Rabbi Richard Address, director of the department of Jewish family concerns at the Union for Reform Judaism in New York, said he knows firsthand about the confusion, having spent a couple of hours at the computer with his mother trying to help her.

Although the URJ has no formal program to educate congregants about Part D, Address said, he’s been urging congregations to make sure they help their older congregants figure it out.

The director of public relations for the Orthodox Union in New York, Stephen Steiner, said the O.U. has no national program to help seniors with Part D. Neither does The United Synagogue of Conservative Judaism, said Rabbi Lisa Vernon, N.J. regional director for Hazak, the USCJ’s seniors program. However, said Vernon, many Hazak chapters have organized informational meetings on their own.

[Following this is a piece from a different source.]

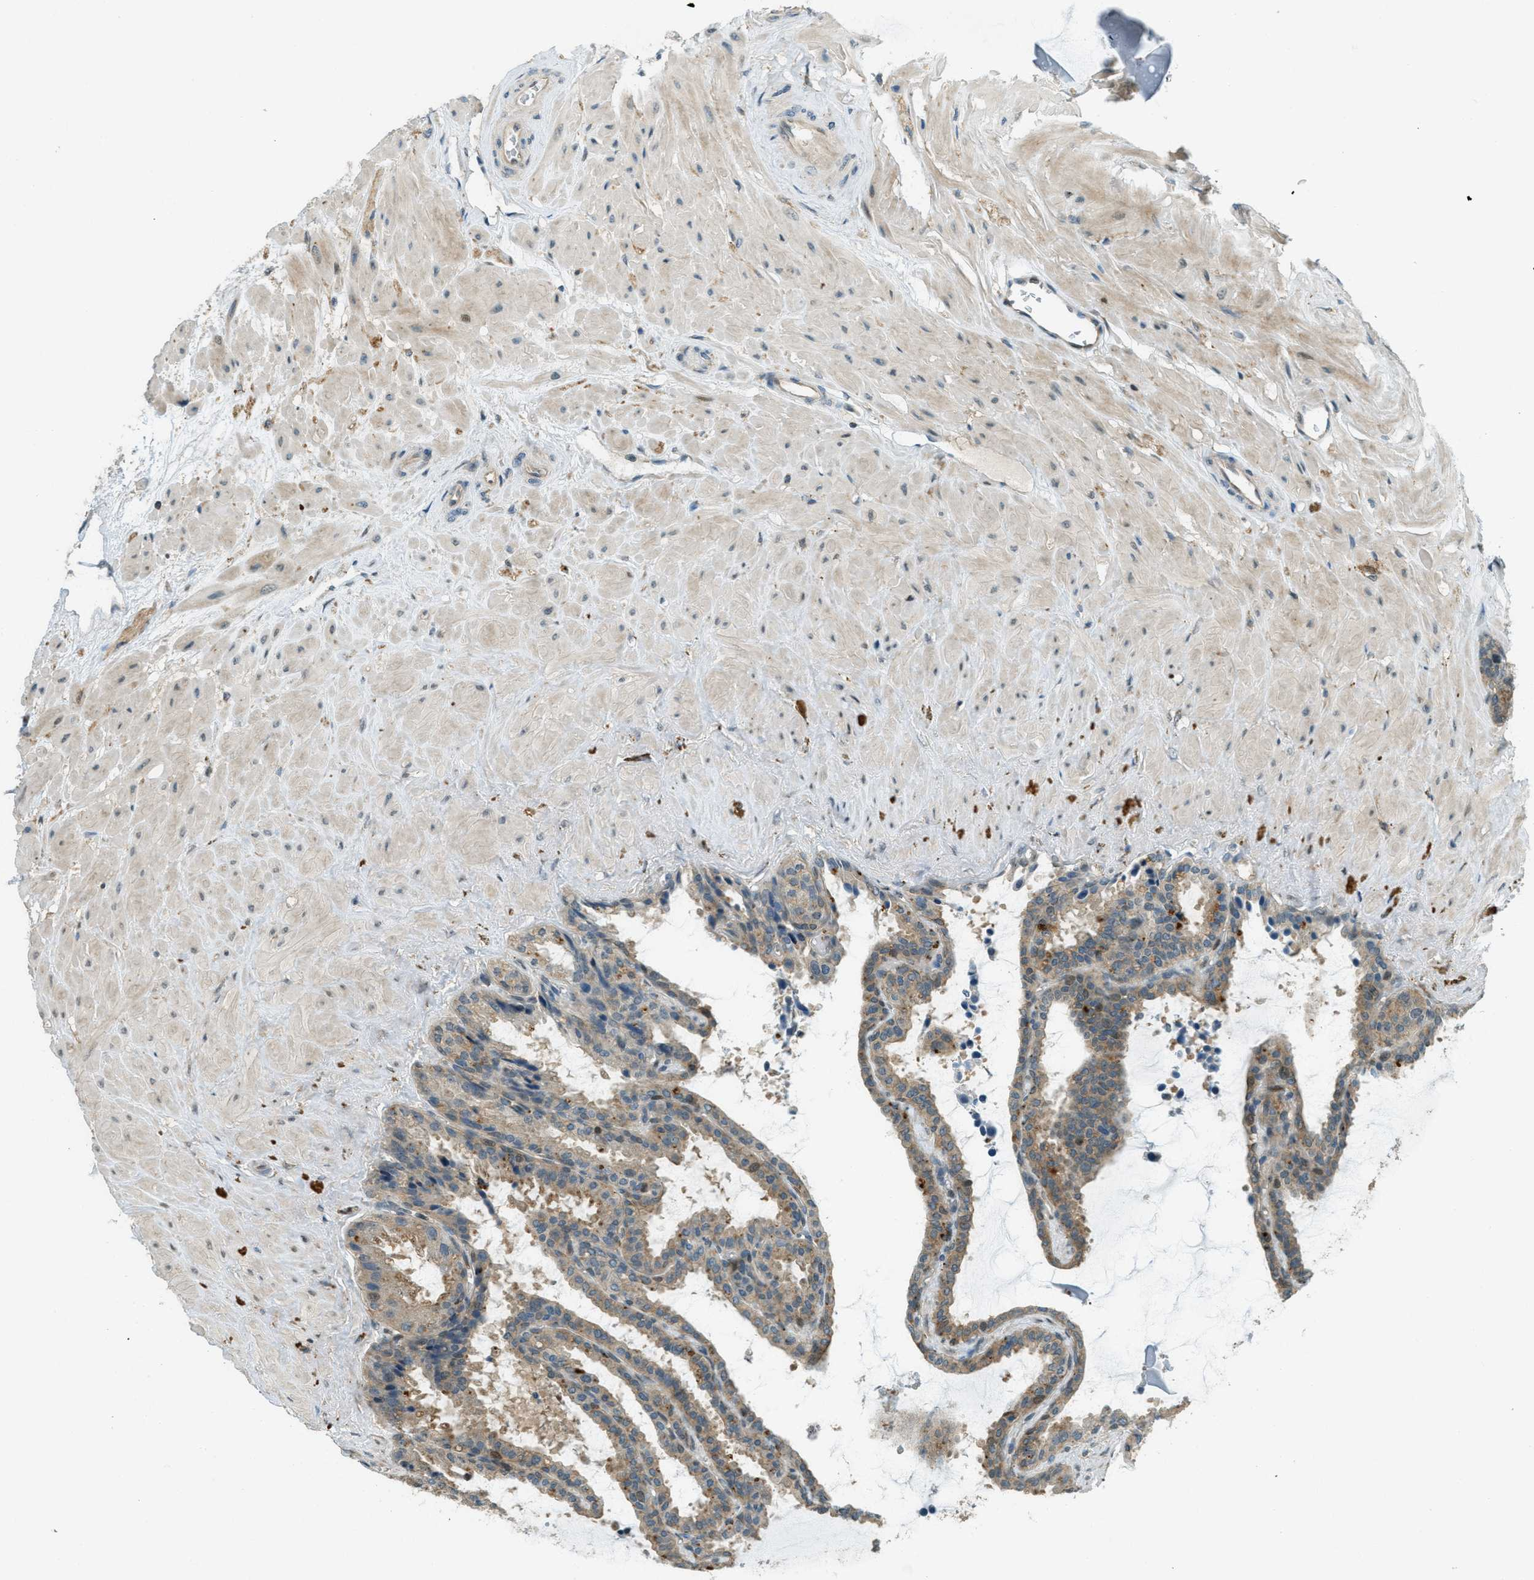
{"staining": {"intensity": "moderate", "quantity": ">75%", "location": "cytoplasmic/membranous"}, "tissue": "seminal vesicle", "cell_type": "Glandular cells", "image_type": "normal", "snomed": [{"axis": "morphology", "description": "Normal tissue, NOS"}, {"axis": "topography", "description": "Seminal veicle"}], "caption": "Protein staining shows moderate cytoplasmic/membranous staining in approximately >75% of glandular cells in unremarkable seminal vesicle.", "gene": "PTPN23", "patient": {"sex": "male", "age": 46}}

Pharmacists will have to bear the brunt of Part D’s problems, including dealing with people who find that their plans are denying them a medication, said both Frank DaSilva, chief operating officer at the Daughters of Miriam Center in Clinton, and Charles Berkowitz, Rockleigh’s executive vice president.

Part D is "a difficult, difficult thing," said Sandy Kessler, a pharmacist at Alvins Discount Pharmacy in Teaneck. Kessler said that, if asked, he’ll tell patients that the AARP and Horizon Blue Cross Medicare drug plans are the "most fair" of those available in New Jersey — although they are not problem-free. He bases his assessment on how they handle their other insurance plans, how long they’ve been in business, and that they do come back with answers to questions.

Still, for seniors, "it’s almost like what happened in New Orleans," he said. "It’s such an onslaught and they’re just not prepared for it."